Pictures aside, repeat every entry exactly.

* **Data shown**:

BEGIN

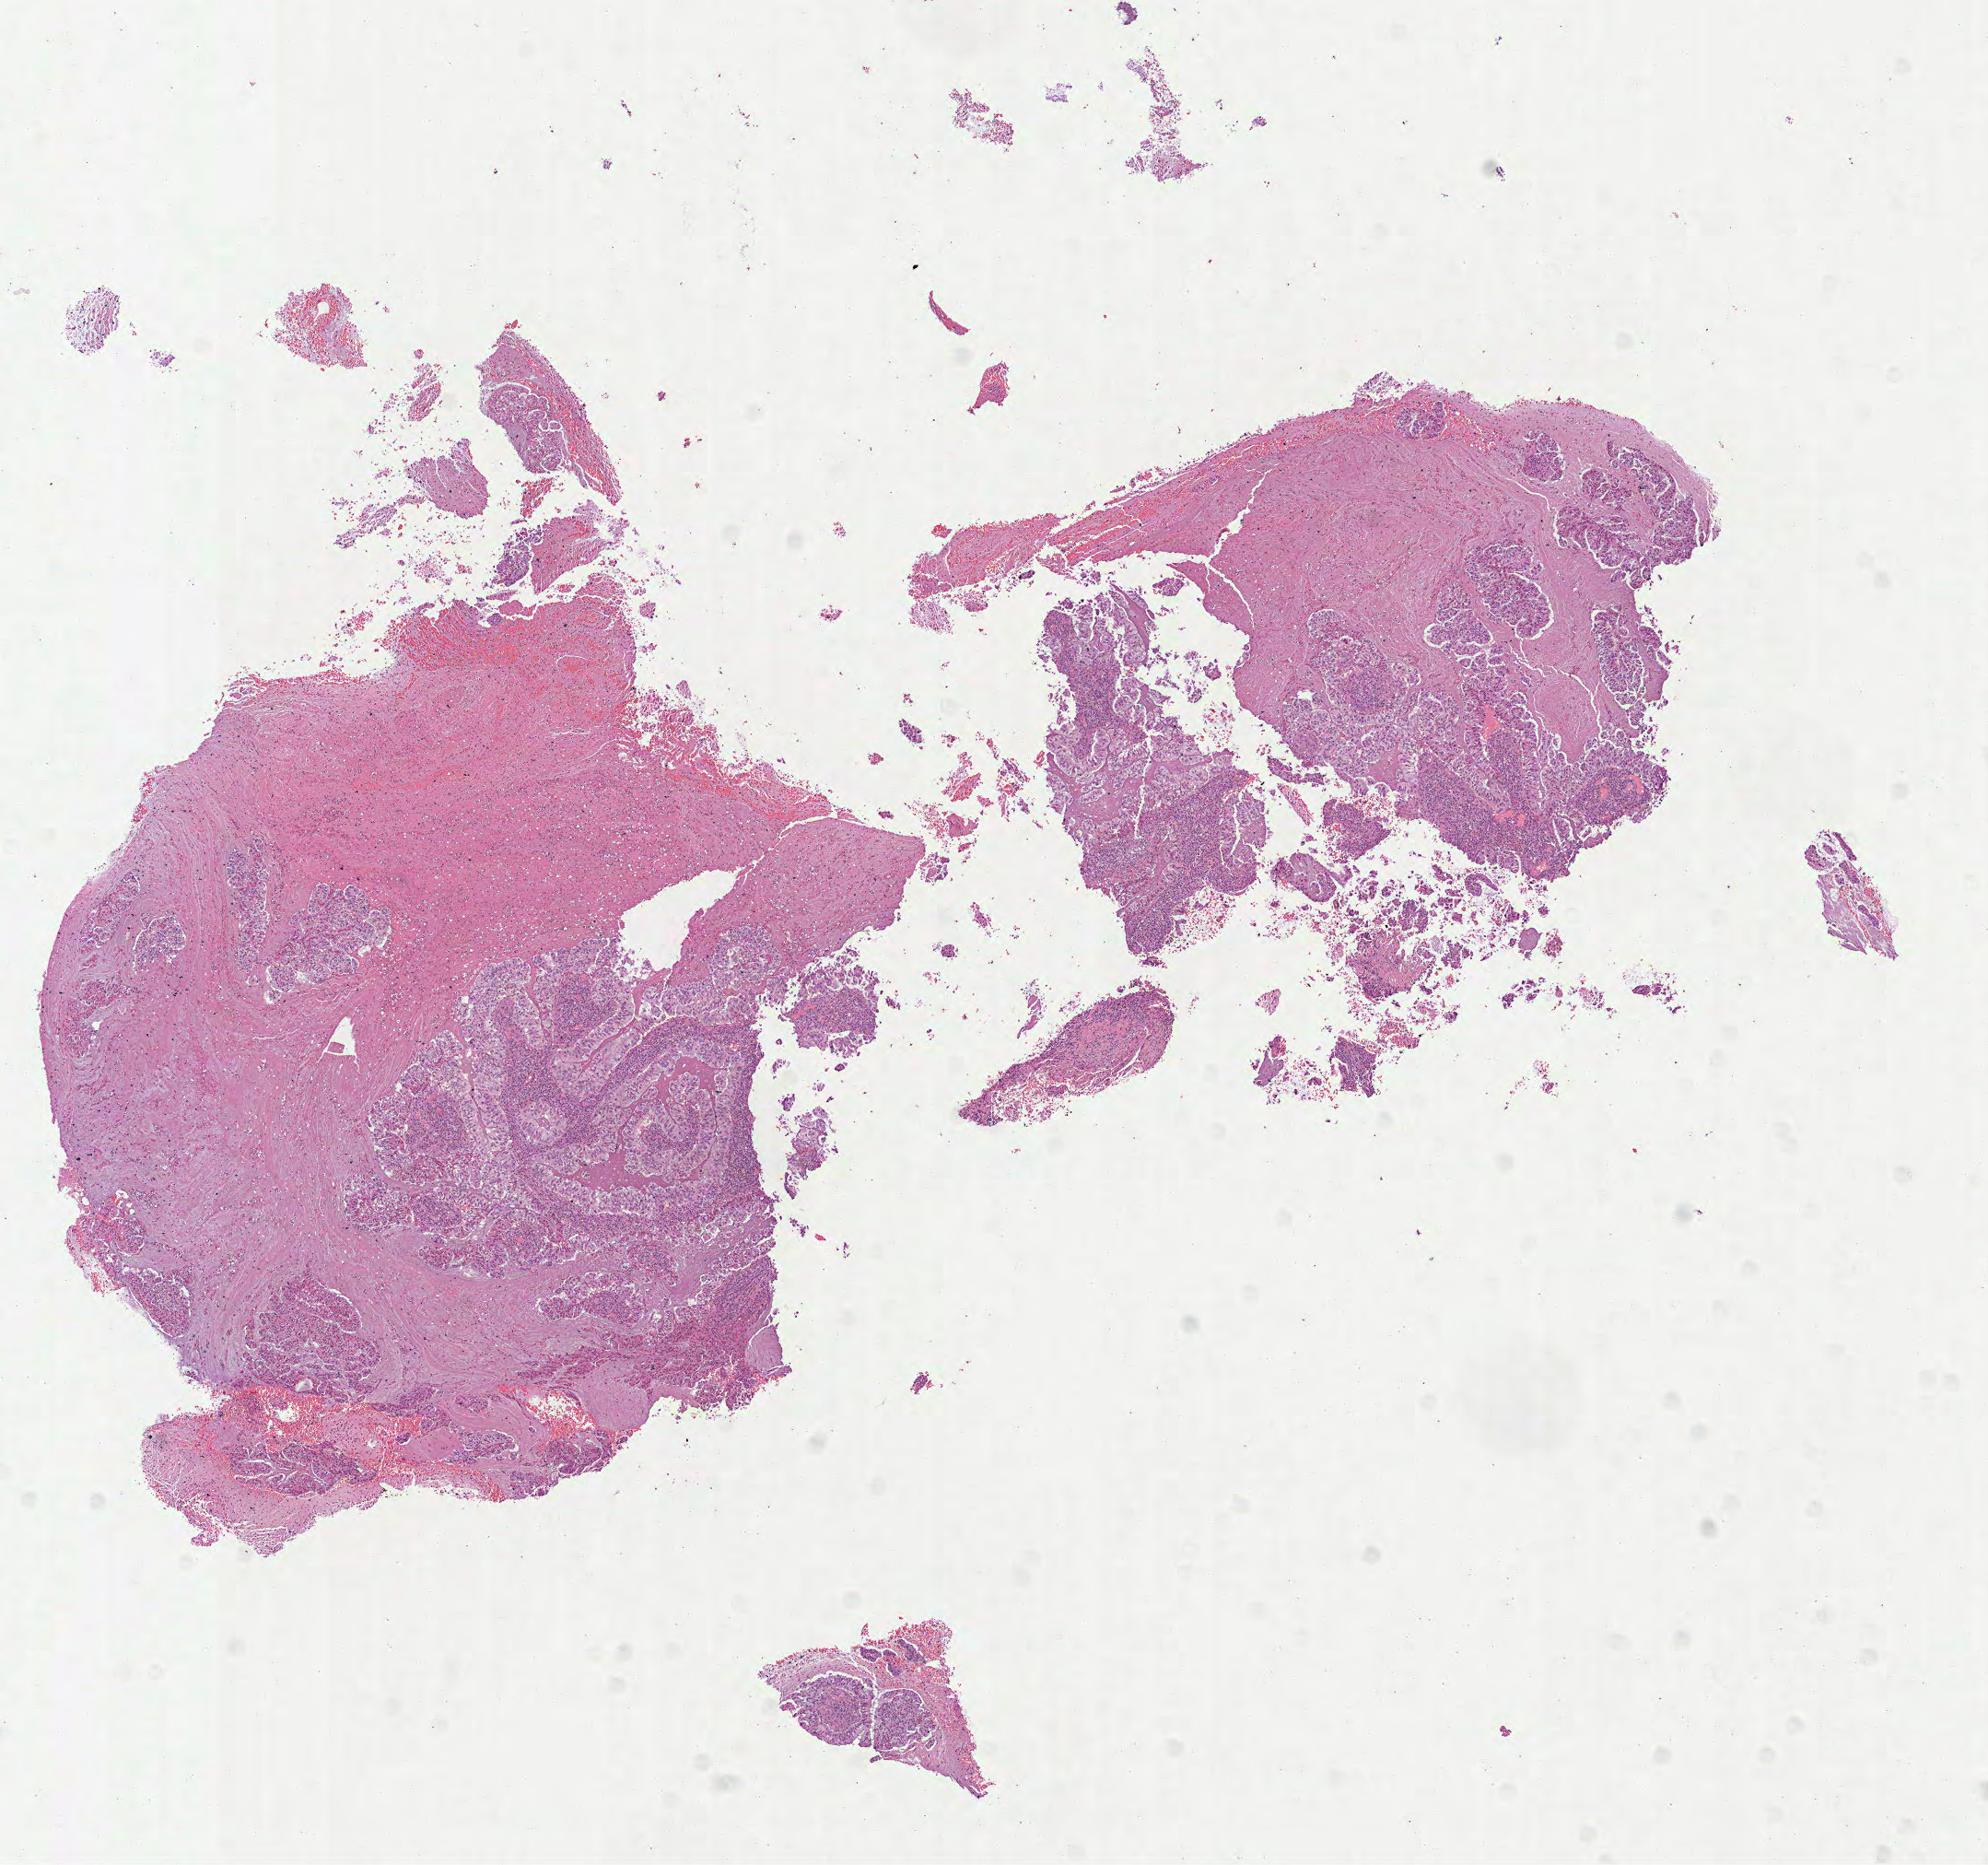
Whole-slide histology image, Hematoxylin and eosin (H&E) stained — shown as a low-resolution overview of the whole scanned area (about 8.7 x 8.2 mm, acquisition: 40x scan). Formalin-fixed paraffin-embedded (FFPE) diagnostic section. Lung, primary tumour sample. Female, age 61 years at initial diagnosis.
• TNM: T1b N0 MX
• diagnosis: Adenocarcinoma, NOS (lower lobe, lung)
• AJCC pathologic stage: IA (7th edition)
• laterality: left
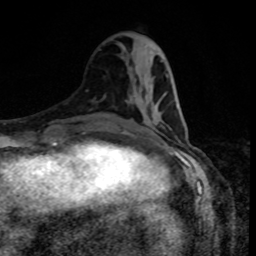
Breast MRI, one axial slice. Position 33 of 80 along the scan axis. Cropped to one breast. Dynamic contrast-enhanced series, time point 2 of 8 at this slice position (early post-contrast). 1.5 T. TE 4.2 ms, TR 7 ms. 2 mm slice thickness. 256 × 256 image matrix, field of view 160 × 160 mm. Female patient.
Outlined on this slice (semi-automatically segmented with operator editing):
- enhancing-tissue mask used for the functional tumour volume (all voxels passing the contrast-enhancement thresholds inside the analysis volume; usually the tumour): bounding box (x1, y1, x2, y2) in pixels: (148, 103, 161, 125)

END

* **Output of the exercise**:
Whole-slide histology image, Hematoxylin and eosin (H&E) stained — shown as a low-resolution overview of the whole scanned area (about 8.7 x 8.2 mm, acquisition: 40x scan). Formalin-fixed paraffin-embedded (FFPE) diagnostic section. Lung, primary tumour sample. Female, age 61 years at initial diagnosis.
• TNM: T1b N0 MX
• diagnosis: Adenocarcinoma, NOS (lower lobe, lung)
• AJCC pathologic stage: IA (7th edition)
• laterality: left
Breast MRI, one axial slice. Position 33 of 80 along the scan axis. Cropped to one breast. Dynamic contrast-enhanced series, time point 2 of 8 at this slice position (early post-contrast). 1.5 T. TE 4.2 ms, TR 7 ms. 2 mm slice thickness. 256 × 256 image matrix, field of view 160 × 160 mm. Female patient.
Outlined on this slice (semi-automatically segmented with operator editing):
- enhancing-tissue mask used for the functional tumour volume (all voxels passing the contrast-enhancement thresholds inside the analysis volume; usually the tumour): bounding box (x1, y1, x2, y2) in pixels: (148, 103, 161, 125)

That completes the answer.